WCBS served three stints as the radio flagship of the Yankees, with the most recent running from 2002 until 2013. The station had previously carried the Yankees from 1939 to 1940 when it was known as WABC; and from 1960 to 1966, a period that included a time in which the team was owned by CBS Inc., which purchased a majority interest in the Yankees in 1964. The broadcaster sold the club to a group led by George Steinbrenner in 1973.

Until WFAN began broadcasting its all-sports format in 1987, WCBS was the primary outlet for CBS Radio Network coverage of professional sports events, including Major League Baseball and the National Football League. It also served as the flagship commercial station for St. John's University basketball games during the Johnnies' renaissance in the 1980s and 1990s. WCBS also served two tenures as the flagship station of the New York Jets. In its pre-all-news days, WCBS also carried the baseball Giants (as part of the 1930s-40s Giants-Yankees home game package), the football Giants, and the NBA's New York Knicks. In 2016, the New York Islanders moved their flagship station to WCBS for that year's playoffs, with WFAN airing select games when available; the Islanders had, up to that point, resorted to airing on noncommercial WNYE, which had limited the team's ability to earn money from the broadcasts.
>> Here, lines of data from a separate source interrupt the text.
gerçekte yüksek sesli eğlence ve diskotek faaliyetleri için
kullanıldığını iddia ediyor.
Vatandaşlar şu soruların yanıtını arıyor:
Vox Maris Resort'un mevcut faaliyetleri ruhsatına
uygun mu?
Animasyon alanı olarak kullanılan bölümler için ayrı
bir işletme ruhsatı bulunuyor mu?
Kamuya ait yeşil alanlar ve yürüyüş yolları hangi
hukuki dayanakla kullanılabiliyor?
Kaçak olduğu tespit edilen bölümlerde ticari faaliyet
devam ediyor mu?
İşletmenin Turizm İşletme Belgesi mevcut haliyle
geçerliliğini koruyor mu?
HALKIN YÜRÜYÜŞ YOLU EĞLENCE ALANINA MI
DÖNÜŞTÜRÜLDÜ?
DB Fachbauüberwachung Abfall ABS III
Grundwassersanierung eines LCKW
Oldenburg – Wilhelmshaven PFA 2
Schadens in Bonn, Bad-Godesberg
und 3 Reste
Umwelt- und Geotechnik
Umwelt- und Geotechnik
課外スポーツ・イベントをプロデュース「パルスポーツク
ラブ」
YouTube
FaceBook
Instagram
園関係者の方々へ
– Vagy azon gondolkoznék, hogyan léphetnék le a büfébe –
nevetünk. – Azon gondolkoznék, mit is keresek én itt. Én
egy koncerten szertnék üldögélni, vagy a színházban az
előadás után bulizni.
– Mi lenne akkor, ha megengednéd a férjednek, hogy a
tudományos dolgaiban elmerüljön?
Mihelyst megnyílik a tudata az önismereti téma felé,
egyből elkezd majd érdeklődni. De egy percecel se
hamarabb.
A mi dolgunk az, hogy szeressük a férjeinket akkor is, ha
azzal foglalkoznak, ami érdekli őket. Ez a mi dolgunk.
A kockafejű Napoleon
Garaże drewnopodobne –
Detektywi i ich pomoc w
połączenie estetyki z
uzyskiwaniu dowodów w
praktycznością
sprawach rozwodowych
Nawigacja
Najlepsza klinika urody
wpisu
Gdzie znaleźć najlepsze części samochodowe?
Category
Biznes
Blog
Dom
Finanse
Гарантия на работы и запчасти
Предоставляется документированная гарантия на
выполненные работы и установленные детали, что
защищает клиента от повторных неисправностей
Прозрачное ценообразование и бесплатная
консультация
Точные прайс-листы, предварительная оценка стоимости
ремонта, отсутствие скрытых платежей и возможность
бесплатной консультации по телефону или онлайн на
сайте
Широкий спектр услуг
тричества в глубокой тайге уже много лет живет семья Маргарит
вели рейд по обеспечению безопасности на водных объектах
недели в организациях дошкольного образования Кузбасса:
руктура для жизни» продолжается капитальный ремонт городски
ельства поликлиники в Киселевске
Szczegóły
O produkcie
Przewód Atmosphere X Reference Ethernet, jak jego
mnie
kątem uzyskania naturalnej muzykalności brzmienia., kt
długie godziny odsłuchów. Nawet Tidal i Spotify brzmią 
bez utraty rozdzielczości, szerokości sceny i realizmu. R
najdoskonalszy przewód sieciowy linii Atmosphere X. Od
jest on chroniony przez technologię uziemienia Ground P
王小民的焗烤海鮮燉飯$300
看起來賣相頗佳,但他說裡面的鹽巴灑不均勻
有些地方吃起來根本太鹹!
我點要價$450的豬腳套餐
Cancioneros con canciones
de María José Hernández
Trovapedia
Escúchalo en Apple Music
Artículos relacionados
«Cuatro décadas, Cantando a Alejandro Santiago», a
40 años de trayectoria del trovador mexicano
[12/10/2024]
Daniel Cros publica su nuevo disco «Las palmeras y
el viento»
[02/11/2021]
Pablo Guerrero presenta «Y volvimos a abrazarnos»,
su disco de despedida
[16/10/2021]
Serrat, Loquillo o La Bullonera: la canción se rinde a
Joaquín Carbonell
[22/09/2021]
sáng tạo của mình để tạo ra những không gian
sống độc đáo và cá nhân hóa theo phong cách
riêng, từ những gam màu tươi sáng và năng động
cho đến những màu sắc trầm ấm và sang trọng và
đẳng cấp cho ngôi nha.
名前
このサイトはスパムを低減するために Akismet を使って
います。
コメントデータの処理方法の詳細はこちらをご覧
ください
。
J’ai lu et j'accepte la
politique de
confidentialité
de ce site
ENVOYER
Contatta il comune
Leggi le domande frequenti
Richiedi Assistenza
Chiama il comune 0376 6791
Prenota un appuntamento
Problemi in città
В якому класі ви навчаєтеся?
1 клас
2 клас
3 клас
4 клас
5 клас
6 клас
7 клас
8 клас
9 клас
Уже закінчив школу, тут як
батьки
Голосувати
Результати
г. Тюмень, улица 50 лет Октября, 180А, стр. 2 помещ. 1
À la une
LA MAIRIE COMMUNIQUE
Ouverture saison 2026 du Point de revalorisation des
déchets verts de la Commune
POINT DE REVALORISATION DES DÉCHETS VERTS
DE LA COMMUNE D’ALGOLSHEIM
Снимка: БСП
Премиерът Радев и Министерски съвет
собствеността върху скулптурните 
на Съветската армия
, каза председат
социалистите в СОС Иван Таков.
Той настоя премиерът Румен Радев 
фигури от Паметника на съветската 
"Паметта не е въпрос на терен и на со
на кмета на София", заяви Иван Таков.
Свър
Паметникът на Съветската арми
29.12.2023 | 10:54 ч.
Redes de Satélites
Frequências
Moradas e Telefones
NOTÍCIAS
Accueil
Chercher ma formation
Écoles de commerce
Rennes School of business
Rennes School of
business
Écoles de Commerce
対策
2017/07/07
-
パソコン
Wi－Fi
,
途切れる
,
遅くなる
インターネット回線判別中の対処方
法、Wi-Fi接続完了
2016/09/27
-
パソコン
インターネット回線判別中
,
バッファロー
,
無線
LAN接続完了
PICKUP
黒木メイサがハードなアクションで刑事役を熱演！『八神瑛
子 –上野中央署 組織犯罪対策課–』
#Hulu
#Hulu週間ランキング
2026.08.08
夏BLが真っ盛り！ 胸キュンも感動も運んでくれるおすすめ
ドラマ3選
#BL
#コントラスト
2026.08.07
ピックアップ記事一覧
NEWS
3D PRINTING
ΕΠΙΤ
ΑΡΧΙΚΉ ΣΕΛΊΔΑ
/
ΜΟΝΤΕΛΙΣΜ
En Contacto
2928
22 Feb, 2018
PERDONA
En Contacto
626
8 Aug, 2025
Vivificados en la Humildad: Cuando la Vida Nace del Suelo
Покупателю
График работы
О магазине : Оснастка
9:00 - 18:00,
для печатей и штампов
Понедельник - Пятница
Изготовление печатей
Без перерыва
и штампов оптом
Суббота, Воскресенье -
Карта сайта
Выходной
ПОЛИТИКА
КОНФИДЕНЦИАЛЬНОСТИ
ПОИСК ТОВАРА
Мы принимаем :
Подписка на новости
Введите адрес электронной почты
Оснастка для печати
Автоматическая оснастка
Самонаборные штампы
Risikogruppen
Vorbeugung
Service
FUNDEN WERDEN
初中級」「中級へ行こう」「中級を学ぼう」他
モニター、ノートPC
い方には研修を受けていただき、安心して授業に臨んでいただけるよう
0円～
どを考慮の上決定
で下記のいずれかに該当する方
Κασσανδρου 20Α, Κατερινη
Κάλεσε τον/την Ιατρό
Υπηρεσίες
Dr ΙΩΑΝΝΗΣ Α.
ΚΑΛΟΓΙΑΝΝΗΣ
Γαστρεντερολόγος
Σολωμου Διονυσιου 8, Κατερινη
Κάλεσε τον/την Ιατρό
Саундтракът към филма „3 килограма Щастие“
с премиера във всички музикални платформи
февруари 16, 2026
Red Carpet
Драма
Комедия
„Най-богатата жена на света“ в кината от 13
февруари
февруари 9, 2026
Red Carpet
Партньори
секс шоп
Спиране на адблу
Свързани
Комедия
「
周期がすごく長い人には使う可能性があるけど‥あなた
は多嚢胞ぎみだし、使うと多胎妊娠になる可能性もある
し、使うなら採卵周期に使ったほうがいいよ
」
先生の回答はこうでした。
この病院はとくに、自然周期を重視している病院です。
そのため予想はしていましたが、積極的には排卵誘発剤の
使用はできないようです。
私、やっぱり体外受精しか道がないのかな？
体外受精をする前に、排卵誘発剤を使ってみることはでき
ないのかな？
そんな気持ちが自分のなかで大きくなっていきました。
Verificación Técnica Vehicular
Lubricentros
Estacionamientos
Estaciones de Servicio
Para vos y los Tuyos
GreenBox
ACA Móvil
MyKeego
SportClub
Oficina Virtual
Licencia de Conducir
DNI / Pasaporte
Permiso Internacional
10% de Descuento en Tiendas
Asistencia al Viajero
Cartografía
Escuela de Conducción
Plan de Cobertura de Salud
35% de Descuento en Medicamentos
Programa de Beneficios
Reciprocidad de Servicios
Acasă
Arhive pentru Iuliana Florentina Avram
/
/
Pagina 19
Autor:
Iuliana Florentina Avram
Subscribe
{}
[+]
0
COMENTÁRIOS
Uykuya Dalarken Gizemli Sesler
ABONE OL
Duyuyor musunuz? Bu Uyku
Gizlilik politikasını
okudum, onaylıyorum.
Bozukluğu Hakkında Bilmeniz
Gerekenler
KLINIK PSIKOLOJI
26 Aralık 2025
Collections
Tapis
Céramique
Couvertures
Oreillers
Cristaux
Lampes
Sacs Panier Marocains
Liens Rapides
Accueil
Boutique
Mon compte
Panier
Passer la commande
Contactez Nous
WCBS served as a springboard to athletes-turned-broadcasters in its pre-all-news period. Most notably, former football Giants Pat Summerall and Frank Gifford were employed in various capacities by WCBS and the CBS Radio Network late in their playing days. Sports announcer Marty Glickman served as sports director during a time in the 1960s.

Mel Allen was originally renowned as an all-purpose broadcaster on WCBS and the CBS Radio Network before and during his tenure as the Yankees' lead broadcaster. Decades later, Ed Ingles established a 25-year career as sports director and morning sports anchor at WCBS, reporter for the Jets and St. John's broadcasts, and mentor to several veteran local and national broadcasters such as Barry Landers, Bill Schweizer, Spencer Ross and Bill Daughtry.

In 2023, WCBS aired Sunday afternoon NFL games from Compass Media Networks. The station also carried Notre Dame Fighting Irish football broadcasts, distributed by Skyview Networks.